** REQUIRED ACTION **
Copy each line of the records that holds the string "origin".

•••••

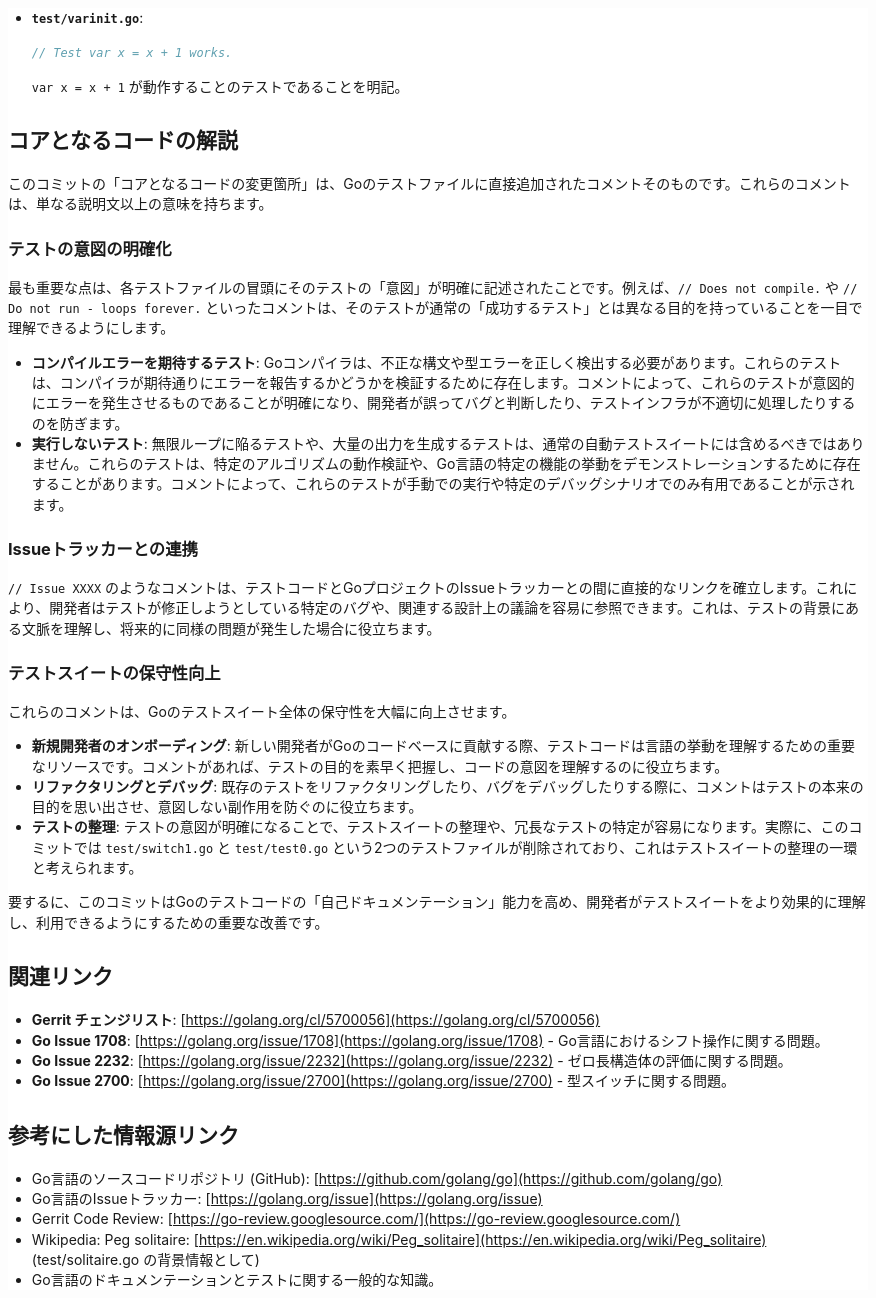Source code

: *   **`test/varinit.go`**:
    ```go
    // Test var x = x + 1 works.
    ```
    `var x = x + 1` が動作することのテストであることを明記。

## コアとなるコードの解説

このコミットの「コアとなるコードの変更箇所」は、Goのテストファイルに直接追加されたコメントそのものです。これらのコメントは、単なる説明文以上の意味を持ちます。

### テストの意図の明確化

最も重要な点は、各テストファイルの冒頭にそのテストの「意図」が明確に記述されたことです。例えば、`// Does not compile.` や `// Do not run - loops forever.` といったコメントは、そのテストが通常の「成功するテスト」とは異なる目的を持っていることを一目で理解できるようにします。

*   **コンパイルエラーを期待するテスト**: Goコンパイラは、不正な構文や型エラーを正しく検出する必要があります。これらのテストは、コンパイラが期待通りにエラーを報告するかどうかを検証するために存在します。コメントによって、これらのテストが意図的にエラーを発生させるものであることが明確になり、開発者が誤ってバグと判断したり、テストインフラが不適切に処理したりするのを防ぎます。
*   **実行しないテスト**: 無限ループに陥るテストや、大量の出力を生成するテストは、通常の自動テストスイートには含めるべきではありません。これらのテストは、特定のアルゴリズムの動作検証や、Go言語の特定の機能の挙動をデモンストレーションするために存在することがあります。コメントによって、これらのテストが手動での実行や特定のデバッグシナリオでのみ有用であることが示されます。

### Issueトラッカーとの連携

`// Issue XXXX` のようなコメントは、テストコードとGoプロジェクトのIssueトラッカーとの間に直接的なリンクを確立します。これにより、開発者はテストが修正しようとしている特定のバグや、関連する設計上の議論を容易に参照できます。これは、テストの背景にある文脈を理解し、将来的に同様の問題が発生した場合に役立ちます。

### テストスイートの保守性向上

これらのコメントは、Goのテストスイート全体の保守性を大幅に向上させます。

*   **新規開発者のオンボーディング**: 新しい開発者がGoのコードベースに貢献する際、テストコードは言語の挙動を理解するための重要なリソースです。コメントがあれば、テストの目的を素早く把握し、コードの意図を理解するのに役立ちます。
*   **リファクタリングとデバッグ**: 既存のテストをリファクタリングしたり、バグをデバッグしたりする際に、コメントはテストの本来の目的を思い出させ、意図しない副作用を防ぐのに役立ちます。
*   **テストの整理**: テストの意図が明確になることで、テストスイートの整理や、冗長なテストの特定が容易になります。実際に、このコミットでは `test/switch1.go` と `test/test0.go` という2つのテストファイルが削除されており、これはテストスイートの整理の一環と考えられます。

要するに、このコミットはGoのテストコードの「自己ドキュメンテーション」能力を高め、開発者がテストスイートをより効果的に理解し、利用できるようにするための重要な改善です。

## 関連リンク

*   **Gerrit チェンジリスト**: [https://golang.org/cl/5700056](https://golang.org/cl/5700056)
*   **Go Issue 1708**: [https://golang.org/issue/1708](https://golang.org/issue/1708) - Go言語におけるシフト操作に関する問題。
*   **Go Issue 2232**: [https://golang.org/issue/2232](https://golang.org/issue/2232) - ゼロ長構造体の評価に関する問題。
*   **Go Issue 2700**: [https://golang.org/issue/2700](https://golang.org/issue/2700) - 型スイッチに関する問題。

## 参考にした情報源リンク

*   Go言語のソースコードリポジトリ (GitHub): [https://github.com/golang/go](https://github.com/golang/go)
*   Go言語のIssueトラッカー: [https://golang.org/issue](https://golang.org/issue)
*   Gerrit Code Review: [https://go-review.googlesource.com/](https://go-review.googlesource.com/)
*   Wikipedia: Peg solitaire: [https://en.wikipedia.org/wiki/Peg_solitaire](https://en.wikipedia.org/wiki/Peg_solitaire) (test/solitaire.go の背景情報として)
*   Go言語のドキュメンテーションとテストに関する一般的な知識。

•••••

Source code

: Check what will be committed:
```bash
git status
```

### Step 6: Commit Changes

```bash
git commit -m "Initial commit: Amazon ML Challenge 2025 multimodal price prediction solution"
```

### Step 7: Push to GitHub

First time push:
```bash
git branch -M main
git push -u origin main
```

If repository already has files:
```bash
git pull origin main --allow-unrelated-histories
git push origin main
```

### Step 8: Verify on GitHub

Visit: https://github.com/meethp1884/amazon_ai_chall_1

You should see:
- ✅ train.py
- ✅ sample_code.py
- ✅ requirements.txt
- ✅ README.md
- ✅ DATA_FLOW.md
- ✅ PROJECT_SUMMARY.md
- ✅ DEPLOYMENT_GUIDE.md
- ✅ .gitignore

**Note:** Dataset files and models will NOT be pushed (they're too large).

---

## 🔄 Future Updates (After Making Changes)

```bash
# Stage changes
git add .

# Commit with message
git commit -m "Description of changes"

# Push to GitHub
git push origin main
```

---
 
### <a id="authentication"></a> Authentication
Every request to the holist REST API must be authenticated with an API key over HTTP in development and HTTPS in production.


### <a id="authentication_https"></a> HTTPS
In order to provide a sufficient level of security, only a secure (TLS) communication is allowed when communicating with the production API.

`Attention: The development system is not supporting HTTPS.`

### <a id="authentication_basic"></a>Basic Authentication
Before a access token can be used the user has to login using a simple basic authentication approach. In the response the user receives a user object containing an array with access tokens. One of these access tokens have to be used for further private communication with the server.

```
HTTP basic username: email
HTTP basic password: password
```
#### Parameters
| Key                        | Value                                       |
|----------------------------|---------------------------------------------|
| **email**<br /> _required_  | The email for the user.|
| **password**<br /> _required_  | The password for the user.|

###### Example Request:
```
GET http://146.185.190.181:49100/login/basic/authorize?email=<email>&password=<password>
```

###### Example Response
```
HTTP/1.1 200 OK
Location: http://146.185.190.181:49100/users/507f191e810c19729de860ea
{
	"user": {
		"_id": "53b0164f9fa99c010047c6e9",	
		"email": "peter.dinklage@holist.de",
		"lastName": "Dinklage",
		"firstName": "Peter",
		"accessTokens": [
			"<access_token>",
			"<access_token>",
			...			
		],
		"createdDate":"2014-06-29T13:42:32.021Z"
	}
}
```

•••••

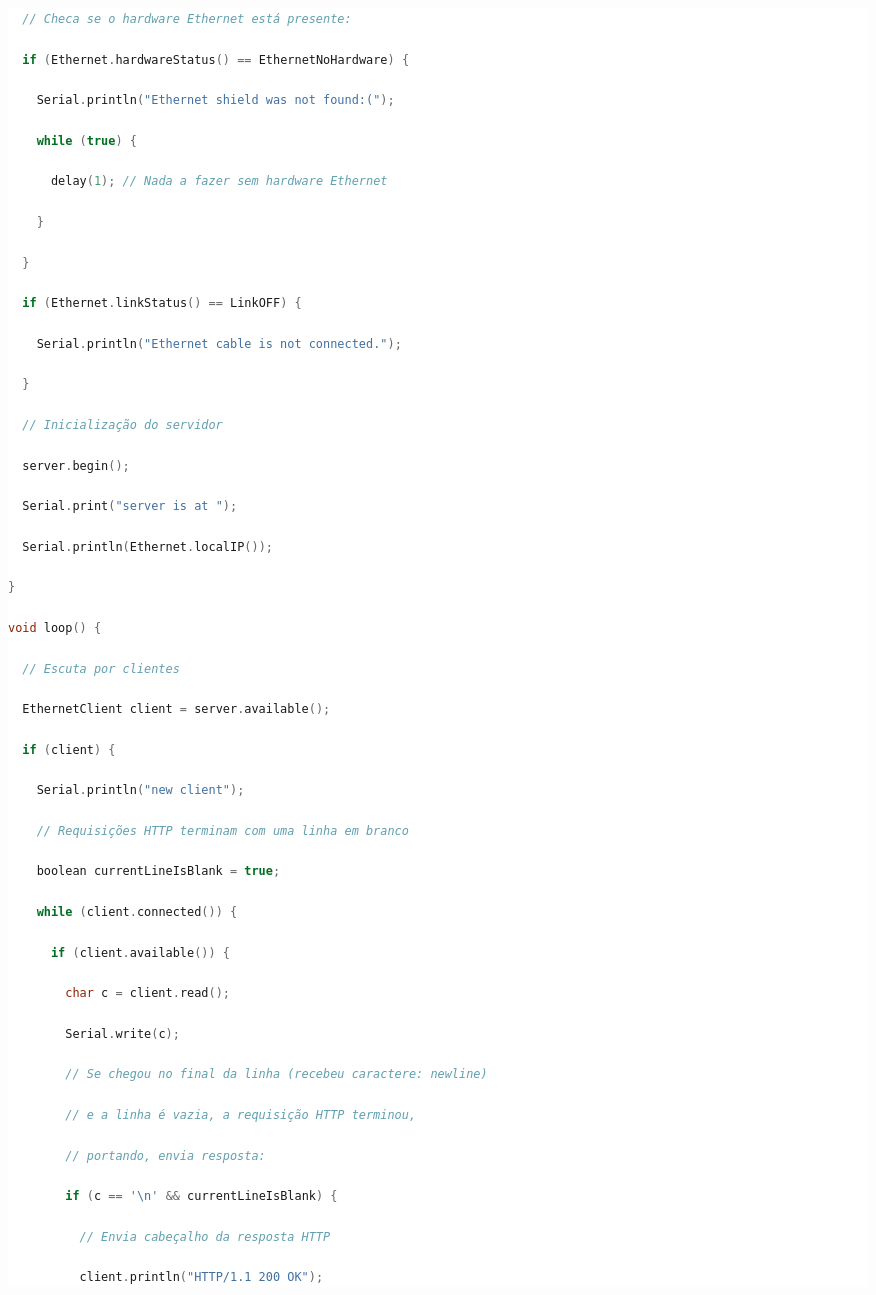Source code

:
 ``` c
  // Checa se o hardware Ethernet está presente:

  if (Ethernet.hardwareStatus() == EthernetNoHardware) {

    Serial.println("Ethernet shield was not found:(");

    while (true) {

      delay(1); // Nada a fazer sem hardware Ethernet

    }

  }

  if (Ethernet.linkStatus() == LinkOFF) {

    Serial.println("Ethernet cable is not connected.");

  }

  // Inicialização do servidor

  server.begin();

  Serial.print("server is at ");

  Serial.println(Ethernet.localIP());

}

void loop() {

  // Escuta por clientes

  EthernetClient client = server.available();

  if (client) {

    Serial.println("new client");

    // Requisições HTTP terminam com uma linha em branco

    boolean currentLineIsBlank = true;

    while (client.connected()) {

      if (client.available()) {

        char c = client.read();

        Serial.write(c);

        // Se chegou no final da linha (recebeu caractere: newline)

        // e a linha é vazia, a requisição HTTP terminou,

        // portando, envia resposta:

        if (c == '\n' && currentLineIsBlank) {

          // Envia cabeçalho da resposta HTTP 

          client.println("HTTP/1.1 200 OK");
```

•••••

** FINAL ANSWER **
git push -u origin main
git pull origin main --allow-unrelated-histories
git push origin main
git push origin main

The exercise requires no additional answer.